LITIGATION RELEASE NO. 17988 / February 19, 2003

SECURITIES AND EXCHANGE COMMISSION v. GARRY W. STROUD, INDIVIDUALLY AND D/B/A DIAMOND GLOBAL HOLDING TRUST, EURO CREDIT AND EXCHANGE BANK LTD., AND ANGELIC INTERNATIONAL, et al. (U.S.D.C. Western District of Oklahoma, Civil Action No. CIV-01-999-W)

The Securities and Exchange Commission announced that on February 18, 2003, the Honorable Lee R. West, U.S. District Judge for the Western District of Oklahoma, entered a default judgment against Garry W. Stroud, ordering him to pay disgorgement and prejudgment interest in the amount of $1,044,879, a $956,379 civil penalty and enjoining him from further violations of the federal securities laws. Previously, Judge West issued emergency orders, including a temporary restraining order, preliminary injunction, assetfreeze and the appointment of a temporary receiver against Stroud, who operated his scheme from British Columbia, Canada.

On June 28, 2001, the Commission filed suit against Stroud in federal district court in Oklahoma City, Oklahoma. The Commission's complaint charged Stroud with conducting an ongoing Internet investment scheme that fleeced over 2,200 investors worldwide of approximately $1 million since 1998. According to the Commission's complaint, Stroud, operating under several fictitious businesses, used Internet websites and e-mail to hawk seven spurious investments, including so-called "Morgenthau Gold Bond Certificates," foreign gold-mining projects, and "prime-bank" trading programs, promising investors extraordinary returns with little or no risk. The complaint further alleged that these investments were, in every case, pure shams and that Stroud had not paid a single investor the promised returns. Stroud was assisted in the scheme, according to the complaint, by Adele Louros, whom it named as a relief defendant. Moreover, according to the complaint, Stroud targeted his fraudulent investment offerings mainly to investors who were recently defrauded in another investment scheme. That scheme, known as E-Biz Ventures, was the subject of a Commission enforcement action in January 2001 involving over 20,000 investors and over $9 million. SEC v. E-Biz Ventures, et. al, Lit. Rel. 16886, February 1, 2001. The Court previously entered judgment by default against Louros on July 30, 2002.

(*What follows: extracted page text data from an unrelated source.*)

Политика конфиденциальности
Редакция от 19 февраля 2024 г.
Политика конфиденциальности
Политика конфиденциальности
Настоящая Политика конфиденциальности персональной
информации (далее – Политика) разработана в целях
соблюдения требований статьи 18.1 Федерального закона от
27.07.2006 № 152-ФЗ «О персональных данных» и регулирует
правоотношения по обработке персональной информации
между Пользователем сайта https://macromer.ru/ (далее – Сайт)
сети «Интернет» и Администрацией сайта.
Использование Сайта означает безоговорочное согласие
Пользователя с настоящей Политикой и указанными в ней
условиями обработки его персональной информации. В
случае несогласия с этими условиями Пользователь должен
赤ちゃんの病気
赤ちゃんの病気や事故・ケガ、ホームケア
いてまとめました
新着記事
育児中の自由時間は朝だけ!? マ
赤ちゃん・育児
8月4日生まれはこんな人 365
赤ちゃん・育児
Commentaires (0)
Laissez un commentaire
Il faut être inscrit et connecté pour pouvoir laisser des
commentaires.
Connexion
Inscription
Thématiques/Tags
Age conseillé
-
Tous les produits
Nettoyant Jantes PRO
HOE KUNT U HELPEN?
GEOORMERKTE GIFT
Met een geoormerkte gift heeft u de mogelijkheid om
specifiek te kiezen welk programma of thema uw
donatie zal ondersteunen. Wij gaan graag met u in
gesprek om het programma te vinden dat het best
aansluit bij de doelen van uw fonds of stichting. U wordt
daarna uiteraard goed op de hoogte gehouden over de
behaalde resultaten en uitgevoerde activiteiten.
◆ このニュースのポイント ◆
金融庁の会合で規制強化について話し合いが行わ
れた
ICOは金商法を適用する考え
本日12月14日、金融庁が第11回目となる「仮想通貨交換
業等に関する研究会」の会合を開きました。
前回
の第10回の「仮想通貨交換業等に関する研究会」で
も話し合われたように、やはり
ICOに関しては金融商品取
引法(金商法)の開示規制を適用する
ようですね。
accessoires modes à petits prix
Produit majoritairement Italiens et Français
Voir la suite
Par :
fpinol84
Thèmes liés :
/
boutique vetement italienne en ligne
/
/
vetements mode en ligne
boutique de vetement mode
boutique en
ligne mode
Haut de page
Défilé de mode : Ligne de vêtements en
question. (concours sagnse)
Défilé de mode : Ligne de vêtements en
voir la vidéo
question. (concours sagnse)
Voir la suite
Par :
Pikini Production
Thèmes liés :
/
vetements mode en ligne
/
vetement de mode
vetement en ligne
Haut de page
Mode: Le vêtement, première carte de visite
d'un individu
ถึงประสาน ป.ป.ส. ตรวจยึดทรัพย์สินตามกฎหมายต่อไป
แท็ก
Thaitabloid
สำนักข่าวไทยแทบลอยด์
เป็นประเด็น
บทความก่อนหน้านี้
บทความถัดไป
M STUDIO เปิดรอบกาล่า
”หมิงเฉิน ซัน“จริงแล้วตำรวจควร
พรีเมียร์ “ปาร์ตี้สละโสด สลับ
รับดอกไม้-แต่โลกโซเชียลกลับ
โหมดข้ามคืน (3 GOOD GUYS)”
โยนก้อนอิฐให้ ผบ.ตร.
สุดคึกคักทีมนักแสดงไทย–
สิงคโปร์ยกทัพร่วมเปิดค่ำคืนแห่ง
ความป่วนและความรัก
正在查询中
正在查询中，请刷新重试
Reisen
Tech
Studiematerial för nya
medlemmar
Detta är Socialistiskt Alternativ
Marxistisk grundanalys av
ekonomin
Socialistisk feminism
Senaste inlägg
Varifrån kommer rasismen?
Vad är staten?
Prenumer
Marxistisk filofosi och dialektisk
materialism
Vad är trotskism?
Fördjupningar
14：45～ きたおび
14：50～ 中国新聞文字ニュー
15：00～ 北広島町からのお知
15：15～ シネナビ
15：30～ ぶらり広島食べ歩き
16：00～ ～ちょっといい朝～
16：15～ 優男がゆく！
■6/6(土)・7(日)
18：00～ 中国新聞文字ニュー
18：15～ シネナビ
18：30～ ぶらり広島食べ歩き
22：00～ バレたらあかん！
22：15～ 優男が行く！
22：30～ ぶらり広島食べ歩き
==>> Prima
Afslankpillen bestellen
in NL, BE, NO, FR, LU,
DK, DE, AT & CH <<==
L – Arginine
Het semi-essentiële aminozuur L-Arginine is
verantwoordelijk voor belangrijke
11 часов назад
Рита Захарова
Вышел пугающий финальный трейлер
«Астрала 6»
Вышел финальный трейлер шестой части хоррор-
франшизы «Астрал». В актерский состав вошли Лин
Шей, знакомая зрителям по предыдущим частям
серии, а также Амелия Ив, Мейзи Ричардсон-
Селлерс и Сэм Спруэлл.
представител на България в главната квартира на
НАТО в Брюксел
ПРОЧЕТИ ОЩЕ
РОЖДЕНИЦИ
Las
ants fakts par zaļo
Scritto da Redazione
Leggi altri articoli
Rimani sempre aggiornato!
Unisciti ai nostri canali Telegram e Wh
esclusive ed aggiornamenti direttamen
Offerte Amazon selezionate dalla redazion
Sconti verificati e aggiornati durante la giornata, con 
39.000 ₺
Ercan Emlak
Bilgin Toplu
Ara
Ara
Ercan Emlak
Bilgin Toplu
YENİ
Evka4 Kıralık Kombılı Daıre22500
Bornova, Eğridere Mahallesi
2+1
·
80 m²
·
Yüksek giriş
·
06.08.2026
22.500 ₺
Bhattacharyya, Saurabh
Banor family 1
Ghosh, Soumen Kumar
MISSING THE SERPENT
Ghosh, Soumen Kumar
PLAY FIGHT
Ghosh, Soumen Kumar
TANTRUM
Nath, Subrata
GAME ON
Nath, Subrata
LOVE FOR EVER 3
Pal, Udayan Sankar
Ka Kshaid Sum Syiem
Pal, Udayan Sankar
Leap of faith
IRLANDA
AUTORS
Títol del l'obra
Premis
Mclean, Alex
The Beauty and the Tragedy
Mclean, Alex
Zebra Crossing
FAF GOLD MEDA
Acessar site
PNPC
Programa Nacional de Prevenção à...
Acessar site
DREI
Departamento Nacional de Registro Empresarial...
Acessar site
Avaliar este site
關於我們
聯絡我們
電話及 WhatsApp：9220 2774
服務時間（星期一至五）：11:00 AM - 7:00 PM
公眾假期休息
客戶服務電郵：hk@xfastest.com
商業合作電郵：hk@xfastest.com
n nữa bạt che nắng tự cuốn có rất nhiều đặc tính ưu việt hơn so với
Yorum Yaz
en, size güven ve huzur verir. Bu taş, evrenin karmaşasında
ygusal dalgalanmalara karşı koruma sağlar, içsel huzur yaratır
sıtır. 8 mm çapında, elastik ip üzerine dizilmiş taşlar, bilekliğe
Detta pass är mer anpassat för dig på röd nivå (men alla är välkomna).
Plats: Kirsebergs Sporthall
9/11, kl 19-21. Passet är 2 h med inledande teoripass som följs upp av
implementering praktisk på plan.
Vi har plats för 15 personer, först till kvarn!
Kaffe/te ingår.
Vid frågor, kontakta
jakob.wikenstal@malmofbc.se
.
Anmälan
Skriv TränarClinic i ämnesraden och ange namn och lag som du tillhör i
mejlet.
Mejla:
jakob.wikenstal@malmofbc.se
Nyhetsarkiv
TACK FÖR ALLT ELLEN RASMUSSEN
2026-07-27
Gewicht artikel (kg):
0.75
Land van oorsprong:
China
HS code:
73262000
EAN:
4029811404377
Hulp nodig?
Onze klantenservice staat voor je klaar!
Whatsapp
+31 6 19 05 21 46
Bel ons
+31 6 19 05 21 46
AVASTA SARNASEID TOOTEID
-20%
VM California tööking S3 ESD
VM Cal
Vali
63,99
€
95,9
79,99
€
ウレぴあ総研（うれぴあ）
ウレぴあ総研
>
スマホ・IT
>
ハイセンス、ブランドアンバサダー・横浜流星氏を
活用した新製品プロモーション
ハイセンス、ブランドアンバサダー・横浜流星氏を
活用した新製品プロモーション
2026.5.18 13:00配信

The court also ordered Stroud to provide a post-judgment accounting of all investor funds he obtained, to repatriate all assets outside the jurisdiction of the Court and further issued a permanent injunction against future violations of Sections 5(a), 5(c) and 17(a) of the Securities Act of 1933, Section 10(b) of the Securities Exchange Act of 1934, and Rule 10b?5 thereunder.